STORED DATA Start Marker
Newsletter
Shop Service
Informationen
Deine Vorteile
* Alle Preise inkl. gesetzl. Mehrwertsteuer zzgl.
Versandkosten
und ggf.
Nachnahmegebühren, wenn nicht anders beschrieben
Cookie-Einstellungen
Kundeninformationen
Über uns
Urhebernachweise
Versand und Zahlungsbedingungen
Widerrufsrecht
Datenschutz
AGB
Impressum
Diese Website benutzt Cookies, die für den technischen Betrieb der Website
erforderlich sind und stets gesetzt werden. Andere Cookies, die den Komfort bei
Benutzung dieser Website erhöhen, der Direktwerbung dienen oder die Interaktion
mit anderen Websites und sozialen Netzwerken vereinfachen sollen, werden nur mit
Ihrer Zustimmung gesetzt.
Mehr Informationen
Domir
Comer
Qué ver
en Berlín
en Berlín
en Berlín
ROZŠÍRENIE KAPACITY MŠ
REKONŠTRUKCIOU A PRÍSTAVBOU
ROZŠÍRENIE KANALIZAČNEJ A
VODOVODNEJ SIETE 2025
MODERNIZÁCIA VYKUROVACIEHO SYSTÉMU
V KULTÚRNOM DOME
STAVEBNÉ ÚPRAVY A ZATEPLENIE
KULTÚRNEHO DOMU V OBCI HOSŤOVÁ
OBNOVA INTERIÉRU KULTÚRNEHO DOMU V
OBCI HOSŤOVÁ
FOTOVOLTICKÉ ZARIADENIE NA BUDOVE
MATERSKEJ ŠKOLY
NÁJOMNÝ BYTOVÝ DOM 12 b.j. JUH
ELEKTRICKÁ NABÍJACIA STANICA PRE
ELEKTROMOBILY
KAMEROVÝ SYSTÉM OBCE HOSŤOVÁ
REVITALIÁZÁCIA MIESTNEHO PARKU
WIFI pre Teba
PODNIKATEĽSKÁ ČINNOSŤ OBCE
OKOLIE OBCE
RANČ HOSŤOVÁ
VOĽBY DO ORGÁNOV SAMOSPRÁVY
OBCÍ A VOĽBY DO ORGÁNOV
STORED DATA End Marker
STORED DATA Start Marker
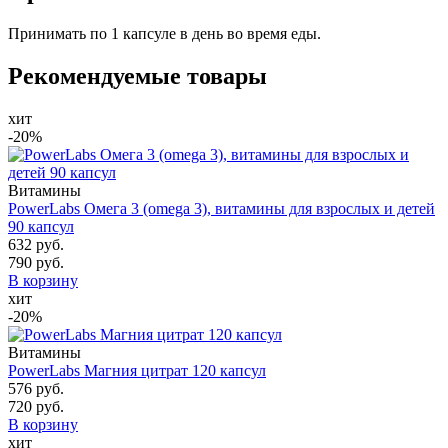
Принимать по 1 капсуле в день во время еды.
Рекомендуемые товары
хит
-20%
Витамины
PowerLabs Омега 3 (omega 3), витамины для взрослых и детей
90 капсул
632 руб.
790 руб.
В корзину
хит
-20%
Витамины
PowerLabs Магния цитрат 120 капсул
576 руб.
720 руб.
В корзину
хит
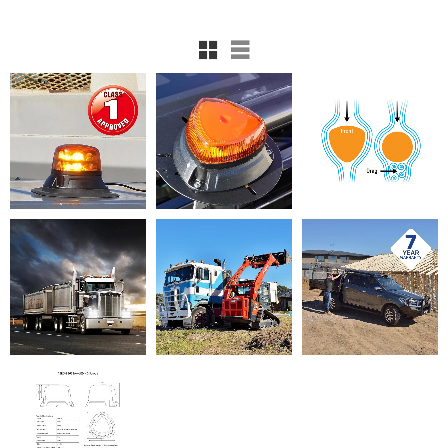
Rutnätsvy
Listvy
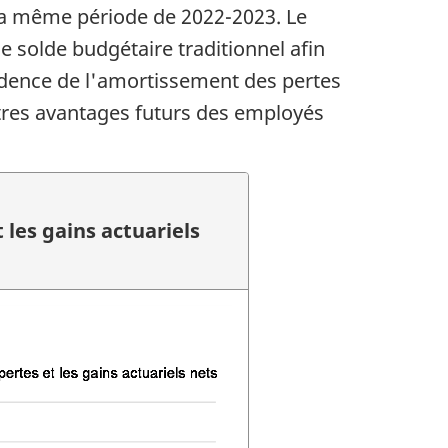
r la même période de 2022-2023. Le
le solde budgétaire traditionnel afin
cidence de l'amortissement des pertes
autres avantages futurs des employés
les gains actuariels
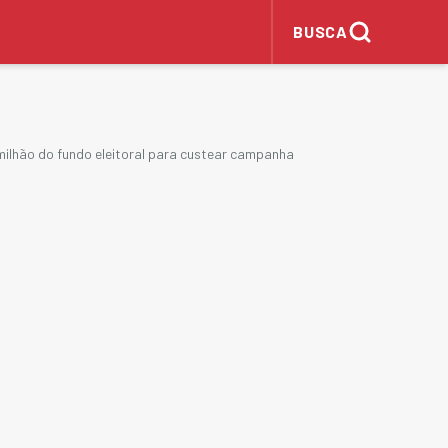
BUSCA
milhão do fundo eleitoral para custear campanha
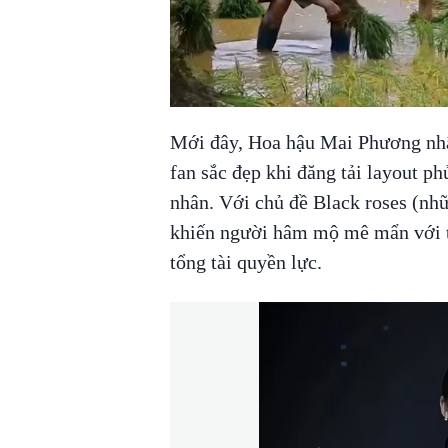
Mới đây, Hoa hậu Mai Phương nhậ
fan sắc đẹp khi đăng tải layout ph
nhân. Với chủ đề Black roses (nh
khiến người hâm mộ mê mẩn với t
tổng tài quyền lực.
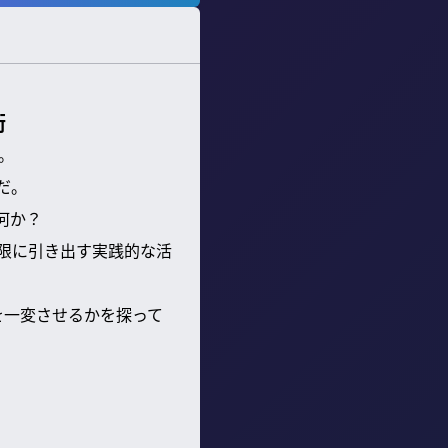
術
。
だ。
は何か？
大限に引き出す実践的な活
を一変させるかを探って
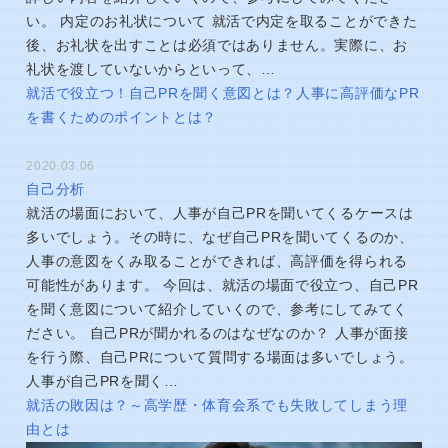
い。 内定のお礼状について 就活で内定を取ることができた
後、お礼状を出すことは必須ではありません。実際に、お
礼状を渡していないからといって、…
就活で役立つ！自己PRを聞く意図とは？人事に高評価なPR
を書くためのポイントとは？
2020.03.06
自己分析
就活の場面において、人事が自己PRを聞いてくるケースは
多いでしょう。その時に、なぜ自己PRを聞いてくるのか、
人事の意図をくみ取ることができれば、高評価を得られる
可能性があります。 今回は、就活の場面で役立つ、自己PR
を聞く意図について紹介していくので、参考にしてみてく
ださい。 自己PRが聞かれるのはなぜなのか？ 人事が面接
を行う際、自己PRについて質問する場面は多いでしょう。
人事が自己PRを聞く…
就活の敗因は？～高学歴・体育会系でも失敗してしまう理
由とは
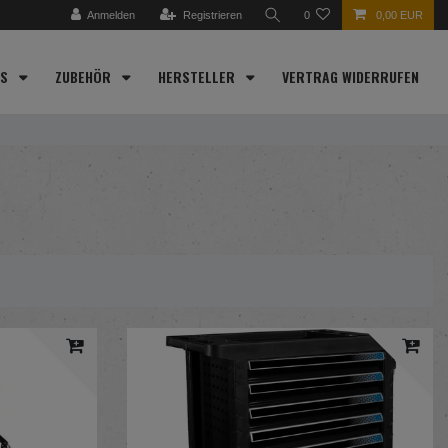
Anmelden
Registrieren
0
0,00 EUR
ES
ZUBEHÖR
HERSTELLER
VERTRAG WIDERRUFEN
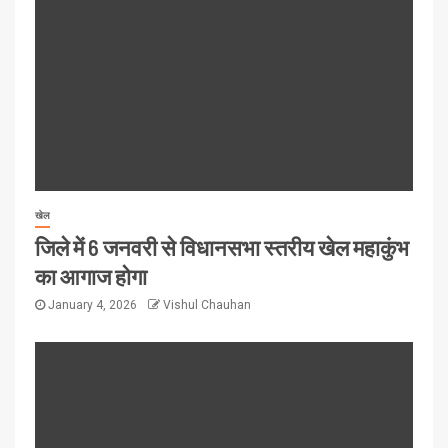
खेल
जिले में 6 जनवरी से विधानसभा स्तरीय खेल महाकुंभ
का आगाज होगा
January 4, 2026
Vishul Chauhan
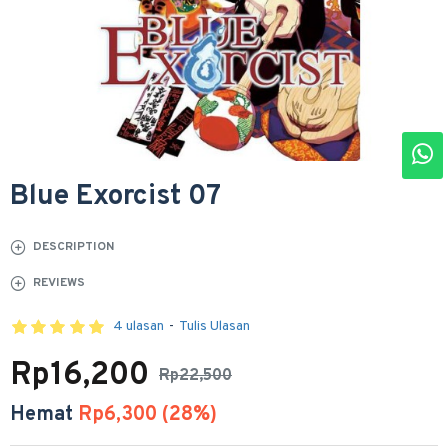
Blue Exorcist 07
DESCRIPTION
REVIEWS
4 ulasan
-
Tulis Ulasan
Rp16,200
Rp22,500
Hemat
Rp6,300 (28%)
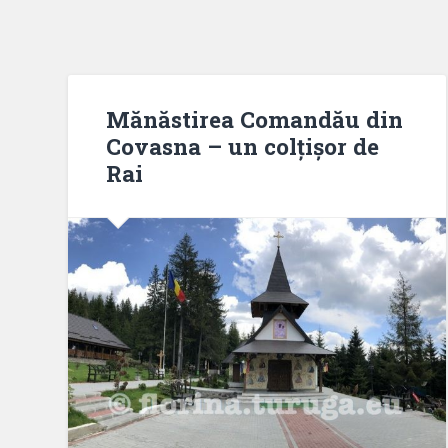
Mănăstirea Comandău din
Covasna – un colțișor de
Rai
STORED DATA End Marker
STORED DATA Start Marker
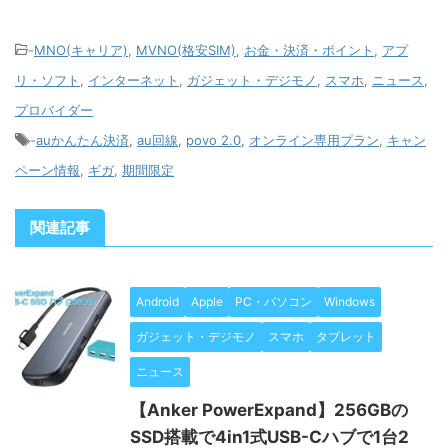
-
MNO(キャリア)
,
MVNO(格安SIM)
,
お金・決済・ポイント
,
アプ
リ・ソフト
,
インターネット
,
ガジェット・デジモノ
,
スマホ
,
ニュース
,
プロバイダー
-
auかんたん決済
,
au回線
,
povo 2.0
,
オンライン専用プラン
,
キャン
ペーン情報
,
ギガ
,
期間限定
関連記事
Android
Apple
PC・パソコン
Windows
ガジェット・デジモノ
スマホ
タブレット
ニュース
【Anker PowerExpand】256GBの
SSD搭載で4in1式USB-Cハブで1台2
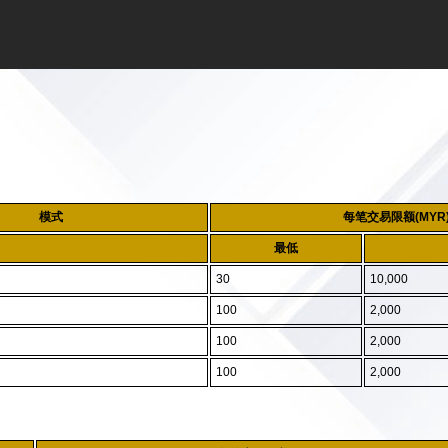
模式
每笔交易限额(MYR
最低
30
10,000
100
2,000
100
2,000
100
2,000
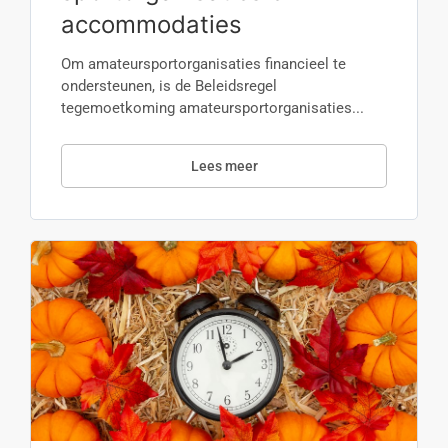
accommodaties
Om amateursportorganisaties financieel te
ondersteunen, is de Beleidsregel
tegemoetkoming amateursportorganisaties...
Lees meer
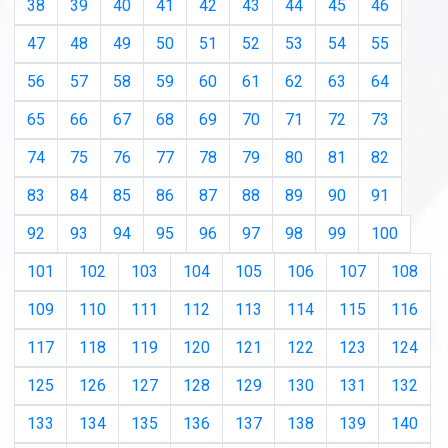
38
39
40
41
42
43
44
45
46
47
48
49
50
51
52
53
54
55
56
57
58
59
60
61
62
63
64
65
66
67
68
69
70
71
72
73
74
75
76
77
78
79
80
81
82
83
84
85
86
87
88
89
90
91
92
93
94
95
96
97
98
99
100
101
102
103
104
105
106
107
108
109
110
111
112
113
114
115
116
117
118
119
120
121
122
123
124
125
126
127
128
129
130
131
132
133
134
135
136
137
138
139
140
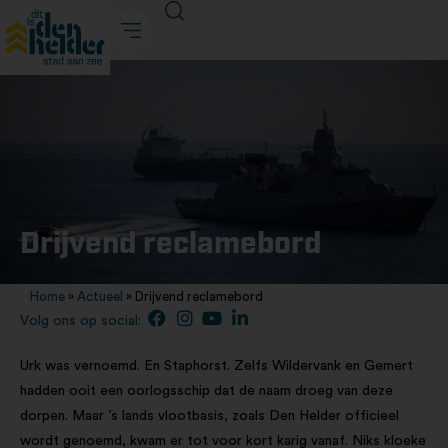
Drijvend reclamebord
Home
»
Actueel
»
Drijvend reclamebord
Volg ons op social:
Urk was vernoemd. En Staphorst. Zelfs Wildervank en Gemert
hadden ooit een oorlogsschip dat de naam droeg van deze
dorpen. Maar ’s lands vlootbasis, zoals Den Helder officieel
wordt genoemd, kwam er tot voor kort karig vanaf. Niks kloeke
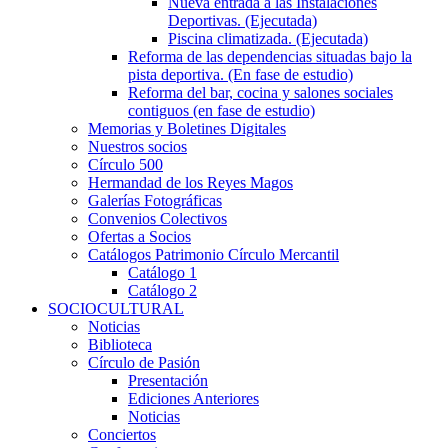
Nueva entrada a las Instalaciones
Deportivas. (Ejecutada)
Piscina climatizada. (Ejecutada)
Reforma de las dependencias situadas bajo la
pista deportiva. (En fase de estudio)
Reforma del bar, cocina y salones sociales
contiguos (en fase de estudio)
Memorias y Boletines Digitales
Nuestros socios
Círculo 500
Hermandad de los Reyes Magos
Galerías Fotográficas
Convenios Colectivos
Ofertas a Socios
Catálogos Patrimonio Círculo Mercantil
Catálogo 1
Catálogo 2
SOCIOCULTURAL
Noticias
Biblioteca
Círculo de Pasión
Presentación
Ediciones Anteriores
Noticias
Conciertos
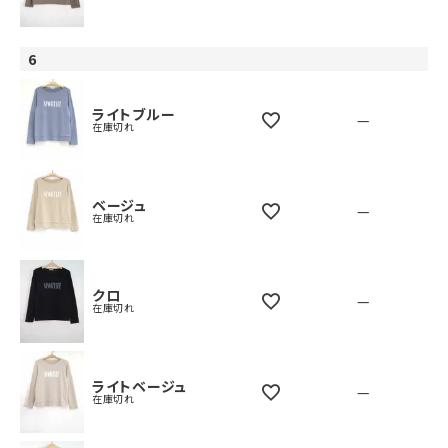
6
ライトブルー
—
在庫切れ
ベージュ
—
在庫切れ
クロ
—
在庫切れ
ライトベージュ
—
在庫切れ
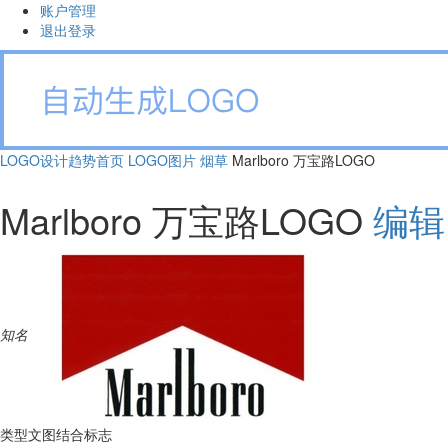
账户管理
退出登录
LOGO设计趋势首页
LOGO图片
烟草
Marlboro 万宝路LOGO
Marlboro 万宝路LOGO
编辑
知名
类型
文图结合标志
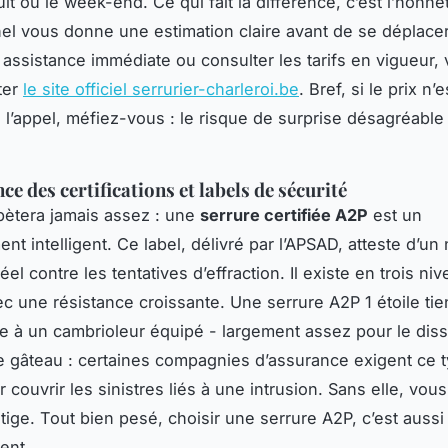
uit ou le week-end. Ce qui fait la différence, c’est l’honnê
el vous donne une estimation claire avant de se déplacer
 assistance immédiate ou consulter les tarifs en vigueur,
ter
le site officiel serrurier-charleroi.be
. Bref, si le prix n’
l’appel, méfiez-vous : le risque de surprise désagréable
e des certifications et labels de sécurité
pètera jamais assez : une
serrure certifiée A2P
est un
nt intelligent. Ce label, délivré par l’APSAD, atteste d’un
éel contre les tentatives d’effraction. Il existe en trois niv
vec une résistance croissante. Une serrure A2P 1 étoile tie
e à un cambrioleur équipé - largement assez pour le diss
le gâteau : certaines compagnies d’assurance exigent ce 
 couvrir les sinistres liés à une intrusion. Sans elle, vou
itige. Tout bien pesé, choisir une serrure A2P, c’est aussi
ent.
STORED DATA End Marker
> [DIRECTIVE]: Say how many lines in the records hold the string "amateursportorganisaties". Give no other words.

> [RESULT OF THIS EXERCISE]: 2